Design Build Experts Brought In
STRUCTURAL TECHNOLOGIES’ Moisture Control team was brought in to consult, redesign and modify the initial waterproofing design system for the station. PULLMAN and STRUCTURAL TECHNOLOGIES were contracted through the General Contractor to provide design-assist services (STRUCTURAL TECHNOLOGIES) and installation (PULLMAN) for waterproofing at various subway station locations.
Wall Construction Techniques at Station
Five-foot wide exterior walls were trenched out full depth through existing earth and filled with bentonite slurry. Steel reinforcing bar cages and metal plates were then placed into the trench with bentonite down to the platform level. Then, these slurry walls were filled with concrete displacing the bentonite slurry and leaving a reinforced concrete structural wall.
Lid and Slab Infill Work
After the slurry walls were set, the roof was cast with large openings. This process continued for a total of five levels below grade until finally completing excavation to the platform level. Spandrel beams brace the slurry walls as excavation proceeds downward. Mechanical, electrical and plumbing equipment is then lowered down the openings, upon completion. The openings, once used for access, are infilled with concrete and finishes begin.
Following lid slab concrete infill construction, the waterproofing process began.
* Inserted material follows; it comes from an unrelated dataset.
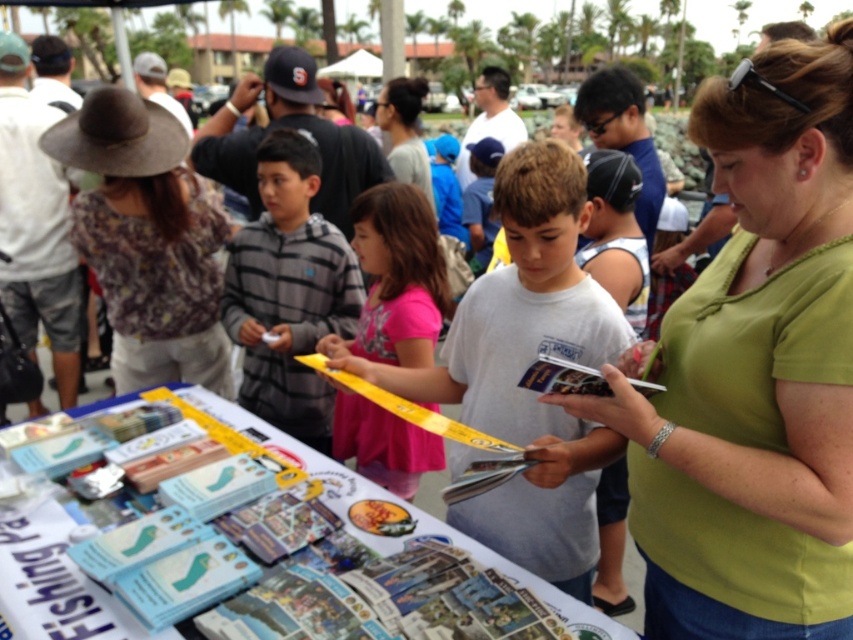
Looking at this image, you are organizing a safety briefing for attendees at this event. You need to ensure that everyone can hear you clearly. Given that the two people wearing the green matte shirt at center and the gray matte shirt at center are 10.91 feet apart, can you estimate whether they can hear you if you speak at a normal conversational volume?

The green matte shirt at center and gray matte shirt at center are 10.91 feet apart from each other. At a normal conversational volume, people can typically hear up to about 10 feet away. Since they are slightly farther apart than that, they may have difficulty hearing you clearly unless you raise your voice or use a microphone.

You are attending a community fair and see two items on the table. One is the green matte shirt at center and the other is the brown woven hat at upper left. Which item takes up less space on the table?

The green matte shirt at center takes up less space on the table because it has a smaller size compared to the brown woven hat at upper left.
Team members assigned to this project had worked together on previous waterproofing projects throughout the country. They were experienced with materials and installation techniques key to quality and productivity for both the general contractor and owner.
Exterior Water Control Methods
Different waterproofing design and installation approaches were used at the roof and interior slurry walls. Elevator and escalator pit foundations attached to the exterior of the slurry walls were waterproofed by conventional below grade techniques. The roof system is a barrier membrane designed with redundancy in mind. A two-sided bentonite sheet was placed directly on the concrete roof slab substrate and covered with an Evaloy based PVC heat welded membrane to create a seamless top layer of waterproofing. The combination of composite bentonite and PVC sheet created a high performance, reliable, self-sealing system. Drainboard was placed over the composite sheet system to allow excess groundwater to drain away that filters through the earth cover.
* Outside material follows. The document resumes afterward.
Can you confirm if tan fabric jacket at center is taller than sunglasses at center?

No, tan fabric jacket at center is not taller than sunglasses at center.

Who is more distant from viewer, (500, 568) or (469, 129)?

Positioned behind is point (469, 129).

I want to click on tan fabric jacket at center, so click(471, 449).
Interior Water Control Methods
An interior water management system was used over the station slurry walls versus a standard barrier approach on the exterior. This negative side, multi-layer system included a dimple sheet drainage layer that channels water down to a drainage system along the floor edge. The dimple sheet layer is covered by a reinforced, heat welded polypropylene membrane to create a monomlythic top layer. This system is then covered by metal studs, drywall, and painted.
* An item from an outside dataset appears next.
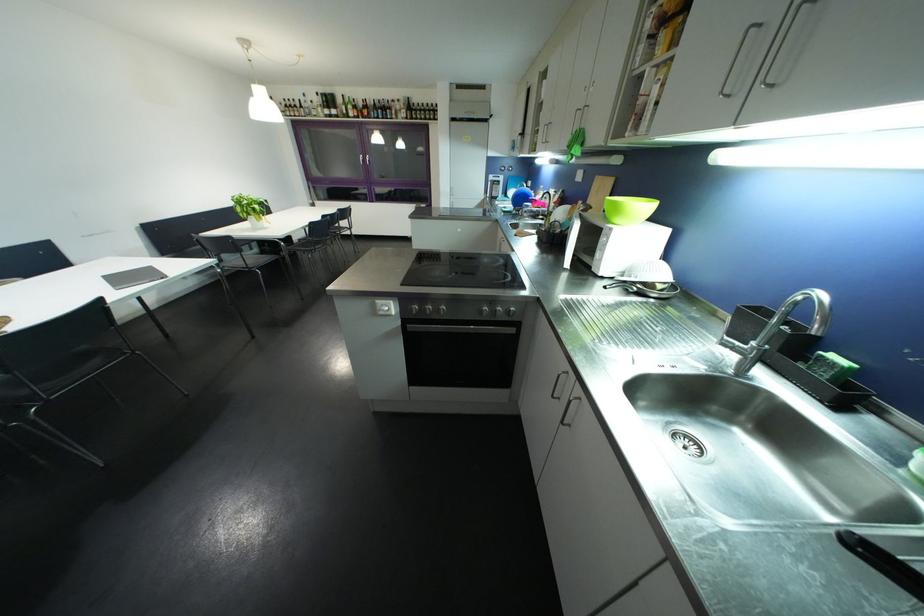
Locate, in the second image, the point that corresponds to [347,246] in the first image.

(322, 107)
These membrane systems were used primarily because of their flexibility and high puncture and tear strengths. The membranes also have a high hydrocarbon resistance to chemicals while maintaining their flexibility, which was considered a big benefit for this specific application and allowed the waterproofing to be installed immediately after the roof and walls were cast.
PULLMAN and STRUCTURAL TECHNOLOGIES worked seamlessly together to improve the original design’s constructability and performance. This helped the general contractor stay on track with this fast-paced, unique, top-down approach to construction. The station began operation in early 2016 — months earlier than previously scheduled.